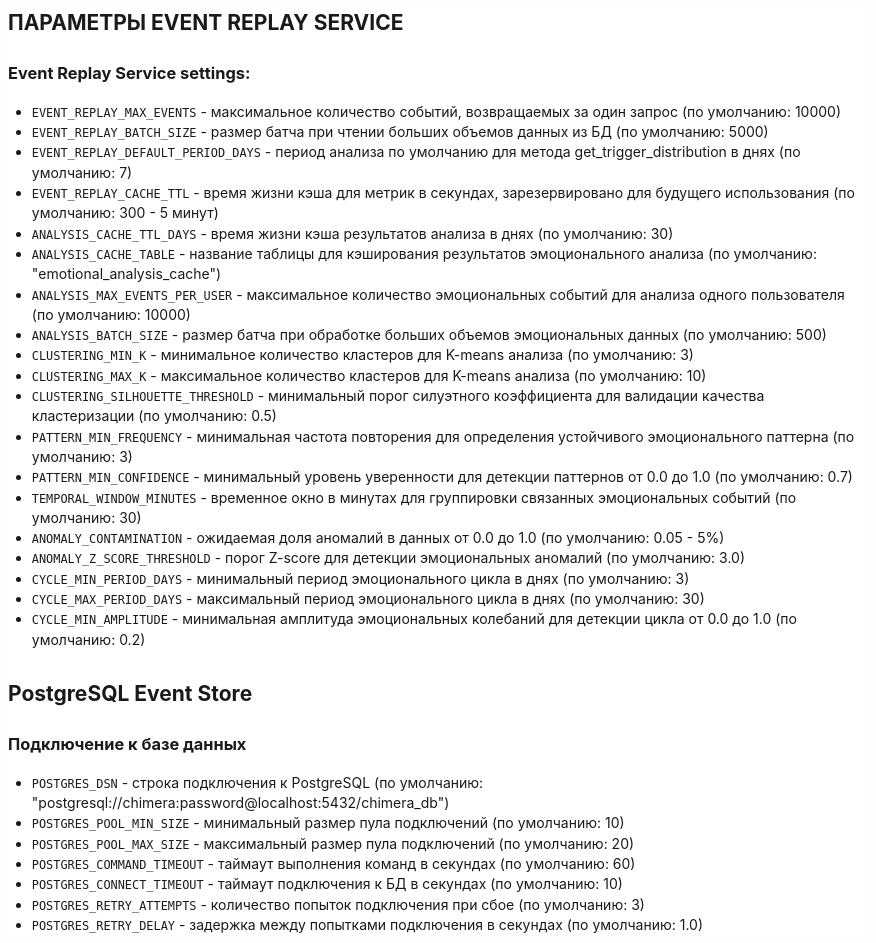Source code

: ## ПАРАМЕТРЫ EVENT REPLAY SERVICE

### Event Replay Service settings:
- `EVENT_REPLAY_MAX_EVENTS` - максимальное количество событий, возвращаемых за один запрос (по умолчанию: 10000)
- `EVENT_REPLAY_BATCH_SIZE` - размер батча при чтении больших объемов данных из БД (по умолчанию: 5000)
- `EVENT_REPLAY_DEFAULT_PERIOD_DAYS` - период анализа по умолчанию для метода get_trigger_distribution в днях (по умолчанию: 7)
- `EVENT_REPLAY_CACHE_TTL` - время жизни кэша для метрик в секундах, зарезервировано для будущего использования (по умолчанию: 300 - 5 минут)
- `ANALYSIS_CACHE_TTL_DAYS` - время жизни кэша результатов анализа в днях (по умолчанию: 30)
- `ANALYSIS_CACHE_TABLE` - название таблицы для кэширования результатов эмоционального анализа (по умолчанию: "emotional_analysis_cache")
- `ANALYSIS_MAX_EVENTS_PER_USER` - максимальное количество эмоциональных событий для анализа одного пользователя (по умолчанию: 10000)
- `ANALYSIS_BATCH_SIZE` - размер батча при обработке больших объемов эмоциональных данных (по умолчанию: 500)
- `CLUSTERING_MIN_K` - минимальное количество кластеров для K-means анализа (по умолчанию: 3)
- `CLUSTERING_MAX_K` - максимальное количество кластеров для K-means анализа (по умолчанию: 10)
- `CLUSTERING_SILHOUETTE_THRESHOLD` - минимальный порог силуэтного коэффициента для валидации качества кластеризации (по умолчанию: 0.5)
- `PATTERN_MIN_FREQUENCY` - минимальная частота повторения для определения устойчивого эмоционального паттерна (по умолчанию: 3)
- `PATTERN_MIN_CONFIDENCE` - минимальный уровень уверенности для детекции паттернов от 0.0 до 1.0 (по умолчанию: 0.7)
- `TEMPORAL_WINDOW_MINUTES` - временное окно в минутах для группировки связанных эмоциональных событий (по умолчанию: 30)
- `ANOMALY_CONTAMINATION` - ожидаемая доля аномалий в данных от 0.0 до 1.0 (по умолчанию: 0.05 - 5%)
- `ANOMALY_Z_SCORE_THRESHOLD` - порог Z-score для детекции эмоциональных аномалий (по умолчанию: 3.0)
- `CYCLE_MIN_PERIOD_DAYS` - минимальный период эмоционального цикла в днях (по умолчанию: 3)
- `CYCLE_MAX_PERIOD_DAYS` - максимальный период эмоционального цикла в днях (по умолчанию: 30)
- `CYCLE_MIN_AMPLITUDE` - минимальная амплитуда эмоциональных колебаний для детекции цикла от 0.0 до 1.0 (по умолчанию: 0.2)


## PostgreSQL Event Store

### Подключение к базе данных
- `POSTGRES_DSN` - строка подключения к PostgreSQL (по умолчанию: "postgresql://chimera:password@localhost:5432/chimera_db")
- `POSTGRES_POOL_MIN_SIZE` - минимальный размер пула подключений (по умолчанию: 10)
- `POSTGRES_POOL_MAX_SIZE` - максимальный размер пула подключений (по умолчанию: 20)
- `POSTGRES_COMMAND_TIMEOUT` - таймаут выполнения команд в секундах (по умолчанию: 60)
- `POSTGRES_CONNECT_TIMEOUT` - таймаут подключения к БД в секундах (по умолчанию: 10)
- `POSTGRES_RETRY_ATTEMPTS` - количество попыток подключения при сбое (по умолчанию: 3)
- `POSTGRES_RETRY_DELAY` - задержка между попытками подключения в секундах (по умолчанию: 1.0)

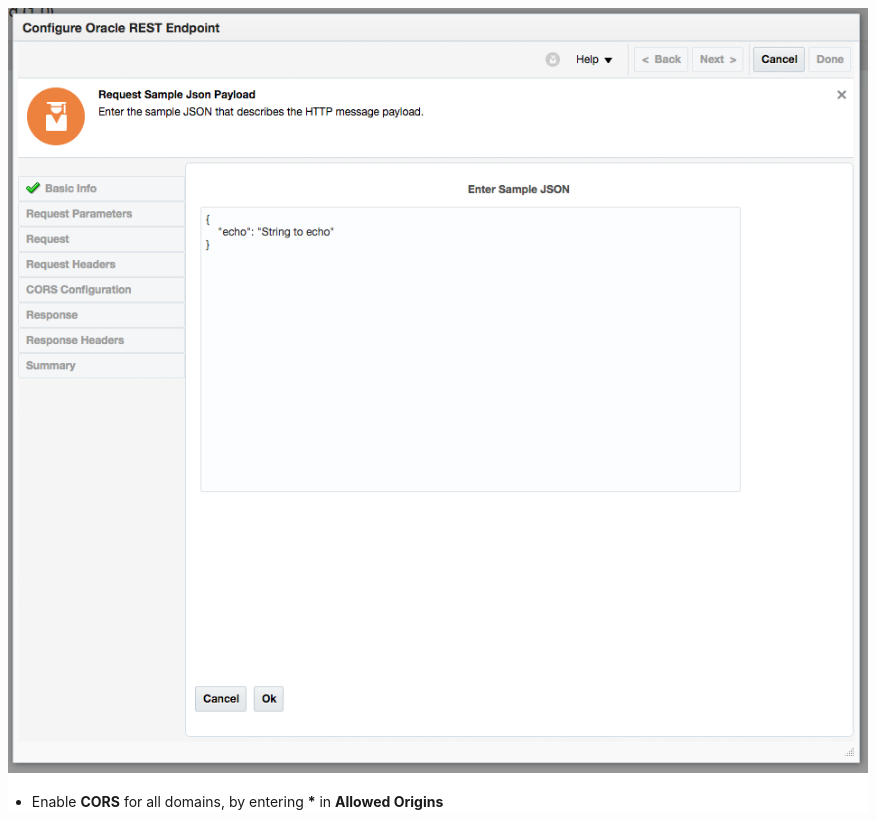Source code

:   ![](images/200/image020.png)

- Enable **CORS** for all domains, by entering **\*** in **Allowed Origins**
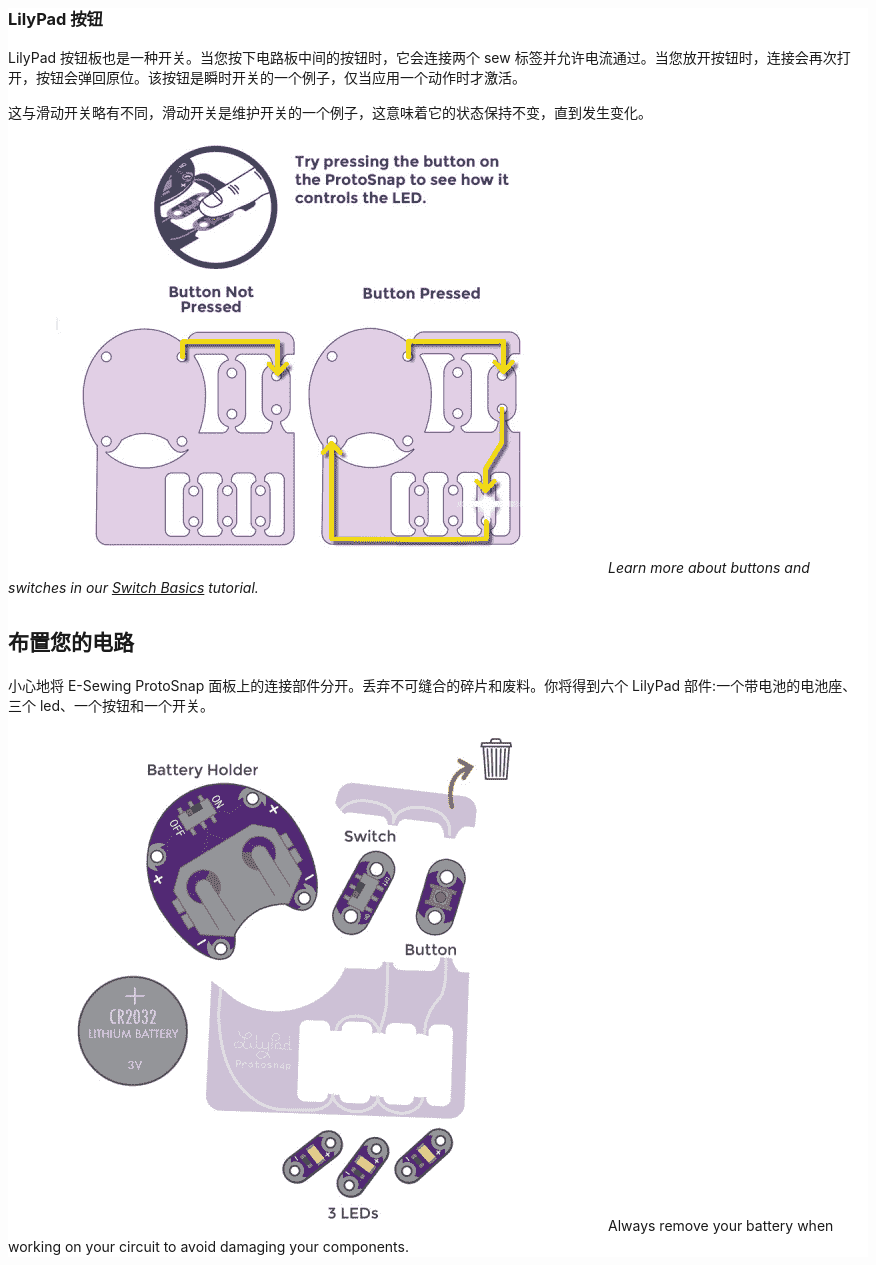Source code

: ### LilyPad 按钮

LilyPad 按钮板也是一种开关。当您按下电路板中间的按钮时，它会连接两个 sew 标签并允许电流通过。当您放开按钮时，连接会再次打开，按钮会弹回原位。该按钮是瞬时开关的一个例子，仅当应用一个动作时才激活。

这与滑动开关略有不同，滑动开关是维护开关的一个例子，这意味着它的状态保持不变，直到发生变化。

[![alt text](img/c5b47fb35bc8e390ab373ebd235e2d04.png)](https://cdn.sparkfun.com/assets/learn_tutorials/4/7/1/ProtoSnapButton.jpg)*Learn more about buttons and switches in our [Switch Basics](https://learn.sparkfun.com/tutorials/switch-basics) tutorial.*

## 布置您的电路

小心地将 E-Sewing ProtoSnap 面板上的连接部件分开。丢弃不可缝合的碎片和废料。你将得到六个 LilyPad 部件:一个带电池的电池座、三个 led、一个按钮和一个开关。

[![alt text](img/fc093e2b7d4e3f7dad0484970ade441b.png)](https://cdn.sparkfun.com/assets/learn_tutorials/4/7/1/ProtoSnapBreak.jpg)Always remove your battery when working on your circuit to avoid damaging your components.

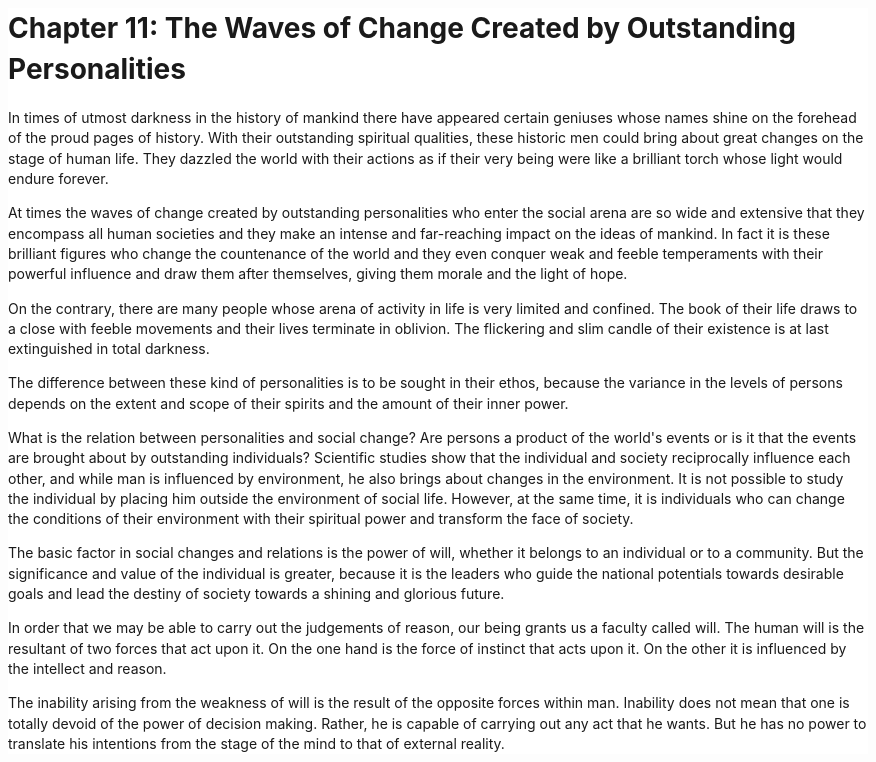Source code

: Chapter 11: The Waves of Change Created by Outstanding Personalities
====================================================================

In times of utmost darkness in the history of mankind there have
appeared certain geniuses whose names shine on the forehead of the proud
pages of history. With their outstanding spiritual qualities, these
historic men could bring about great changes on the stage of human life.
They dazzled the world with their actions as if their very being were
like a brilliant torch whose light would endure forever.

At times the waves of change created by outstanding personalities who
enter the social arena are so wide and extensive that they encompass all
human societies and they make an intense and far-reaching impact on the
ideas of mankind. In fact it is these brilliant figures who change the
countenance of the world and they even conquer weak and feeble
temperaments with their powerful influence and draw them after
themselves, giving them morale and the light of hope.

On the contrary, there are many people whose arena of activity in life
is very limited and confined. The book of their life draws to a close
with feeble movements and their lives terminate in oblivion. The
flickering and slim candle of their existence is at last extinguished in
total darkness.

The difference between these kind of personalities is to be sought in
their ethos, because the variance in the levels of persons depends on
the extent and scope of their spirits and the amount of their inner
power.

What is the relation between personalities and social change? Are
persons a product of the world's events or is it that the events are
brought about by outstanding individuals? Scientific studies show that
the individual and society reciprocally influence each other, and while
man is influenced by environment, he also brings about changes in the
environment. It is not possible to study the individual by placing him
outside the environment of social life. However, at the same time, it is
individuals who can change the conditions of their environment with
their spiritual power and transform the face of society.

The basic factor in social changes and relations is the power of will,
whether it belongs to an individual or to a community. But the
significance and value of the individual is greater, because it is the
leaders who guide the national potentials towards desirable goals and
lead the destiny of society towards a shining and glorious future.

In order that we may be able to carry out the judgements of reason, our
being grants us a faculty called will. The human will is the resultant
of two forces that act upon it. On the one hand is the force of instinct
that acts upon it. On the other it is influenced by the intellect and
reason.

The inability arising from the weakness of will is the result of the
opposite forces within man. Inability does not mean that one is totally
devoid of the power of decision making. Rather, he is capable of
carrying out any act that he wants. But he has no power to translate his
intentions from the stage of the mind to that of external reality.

Requirement: All of the data should come back exactly as written, but without pictures.

Solution:
Source code

: ## ПАРАМЕТРЫ EVENT REPLAY SERVICE

### Event Replay Service settings:
- `EVENT_REPLAY_MAX_EVENTS` - максимальное количество событий, возвращаемых за один запрос (по умолчанию: 10000)
- `EVENT_REPLAY_BATCH_SIZE` - размер батча при чтении больших объемов данных из БД (по умолчанию: 5000)
- `EVENT_REPLAY_DEFAULT_PERIOD_DAYS` - период анализа по умолчанию для метода get_trigger_distribution в днях (по умолчанию: 7)
- `EVENT_REPLAY_CACHE_TTL` - время жизни кэша для метрик в секундах, зарезервировано для будущего использования (по умолчанию: 300 - 5 минут)
- `ANALYSIS_CACHE_TTL_DAYS` - время жизни кэша результатов анализа в днях (по умолчанию: 30)
- `ANALYSIS_CACHE_TABLE` - название таблицы для кэширования результатов эмоционального анализа (по умолчанию: "emotional_analysis_cache")
- `ANALYSIS_MAX_EVENTS_PER_USER` - максимальное количество эмоциональных событий для анализа одного пользователя (по умолчанию: 10000)
- `ANALYSIS_BATCH_SIZE` - размер батча при обработке больших объемов эмоциональных данных (по умолчанию: 500)
- `CLUSTERING_MIN_K` - минимальное количество кластеров для K-means анализа (по умолчанию: 3)
- `CLUSTERING_MAX_K` - максимальное количество кластеров для K-means анализа (по умолчанию: 10)
- `CLUSTERING_SILHOUETTE_THRESHOLD` - минимальный порог силуэтного коэффициента для валидации качества кластеризации (по умолчанию: 0.5)
- `PATTERN_MIN_FREQUENCY` - минимальная частота повторения для определения устойчивого эмоционального паттерна (по умолчанию: 3)
- `PATTERN_MIN_CONFIDENCE` - минимальный уровень уверенности для детекции паттернов от 0.0 до 1.0 (по умолчанию: 0.7)
- `TEMPORAL_WINDOW_MINUTES` - временное окно в минутах для группировки связанных эмоциональных событий (по умолчанию: 30)
- `ANOMALY_CONTAMINATION` - ожидаемая доля аномалий в данных от 0.0 до 1.0 (по умолчанию: 0.05 - 5%)
- `ANOMALY_Z_SCORE_THRESHOLD` - порог Z-score для детекции эмоциональных аномалий (по умолчанию: 3.0)
- `CYCLE_MIN_PERIOD_DAYS` - минимальный период эмоционального цикла в днях (по умолчанию: 3)
- `CYCLE_MAX_PERIOD_DAYS` - максимальный период эмоционального цикла в днях (по умолчанию: 30)
- `CYCLE_MIN_AMPLITUDE` - минимальная амплитуда эмоциональных колебаний для детекции цикла от 0.0 до 1.0 (по умолчанию: 0.2)


## PostgreSQL Event Store

### Подключение к базе данных
- `POSTGRES_DSN` - строка подключения к PostgreSQL (по умолчанию: "postgresql://chimera:password@localhost:5432/chimera_db")
- `POSTGRES_POOL_MIN_SIZE` - минимальный размер пула подключений (по умолчанию: 10)
- `POSTGRES_POOL_MAX_SIZE` - максимальный размер пула подключений (по умолчанию: 20)
- `POSTGRES_COMMAND_TIMEOUT` - таймаут выполнения команд в секундах (по умолчанию: 60)
- `POSTGRES_CONNECT_TIMEOUT` - таймаут подключения к БД в секундах (по умолчанию: 10)
- `POSTGRES_RETRY_ATTEMPTS` - количество попыток подключения при сбое (по умолчанию: 3)
- `POSTGRES_RETRY_DELAY` - задержка между попытками подключения в секундах (по умолчанию: 1.0)

Source code

:   ![](images/200/image020.png)

- Enable **CORS** for all domains, by entering **\*** in **Allowed Origins**
Source code

: ### LilyPad 按钮

LilyPad 按钮板也是一种开关。当您按下电路板中间的按钮时，它会连接两个 sew 标签并允许电流通过。当您放开按钮时，连接会再次打开，按钮会弹回原位。该按钮是瞬时开关的一个例子，仅当应用一个动作时才激活。

这与滑动开关略有不同，滑动开关是维护开关的一个例子，这意味着它的状态保持不变，直到发生变化。

[![alt text](img/c5b47fb35bc8e390ab373ebd235e2d04.png)](https://cdn.sparkfun.com/assets/learn_tutorials/4/7/1/ProtoSnapButton.jpg)*Learn more about buttons and switches in our [Switch Basics](https://learn.sparkfun.com/tutorials/switch-basics) tutorial.*

## 布置您的电路

小心地将 E-Sewing ProtoSnap 面板上的连接部件分开。丢弃不可缝合的碎片和废料。你将得到六个 LilyPad 部件:一个带电池的电池座、三个 led、一个按钮和一个开关。

[![alt text](img/fc093e2b7d4e3f7dad0484970ade441b.png)](https://cdn.sparkfun.com/assets/learn_tutorials/4/7/1/ProtoSnapBreak.jpg)Always remove your battery when working on your circuit to avoid damaging your components.

Source code

: Chapter 11: The Waves of Change Created by Outstanding Personalities
====================================================================

In times of utmost darkness in the history of mankind there have
appeared certain geniuses whose names shine on the forehead of the proud
pages of history. With their outstanding spiritual qualities, these
historic men could bring about great changes on the stage of human life.
They dazzled the world with their actions as if their very being were
like a brilliant torch whose light would endure forever.

At times the waves of change created by outstanding personalities who
enter the social arena are so wide and extensive that they encompass all
human societies and they make an intense and far-reaching impact on the
ideas of mankind. In fact it is these brilliant figures who change the
countenance of the world and they even conquer weak and feeble
temperaments with their powerful influence and draw them after
themselves, giving them morale and the light of hope.

On the contrary, there are many people whose arena of activity in life
is very limited and confined. The book of their life draws to a close
with feeble movements and their lives terminate in oblivion. The
flickering and slim candle of their existence is at last extinguished in
total darkness.

The difference between these kind of personalities is to be sought in
their ethos, because the variance in the levels of persons depends on
the extent and scope of their spirits and the amount of their inner
power.

What is the relation between personalities and social change? Are
persons a product of the world's events or is it that the events are
brought about by outstanding individuals? Scientific studies show that
the individual and society reciprocally influence each other, and while
man is influenced by environment, he also brings about changes in the
environment. It is not possible to study the individual by placing him
outside the environment of social life. However, at the same time, it is
individuals who can change the conditions of their environment with
their spiritual power and transform the face of society.

The basic factor in social changes and relations is the power of will,
whether it belongs to an individual or to a community. But the
significance and value of the individual is greater, because it is the
leaders who guide the national potentials towards desirable goals and
lead the destiny of society towards a shining and glorious future.

In order that we may be able to carry out the judgements of reason, our
being grants us a faculty called will. The human will is the resultant
of two forces that act upon it. On the one hand is the force of instinct
that acts upon it. On the other it is influenced by the intellect and
reason.

The inability arising from the weakness of will is the result of the
opposite forces within man. Inability does not mean that one is totally
devoid of the power of decision making. Rather, he is capable of
carrying out any act that he wants. But he has no power to translate his
intentions from the stage of the mind to that of external reality.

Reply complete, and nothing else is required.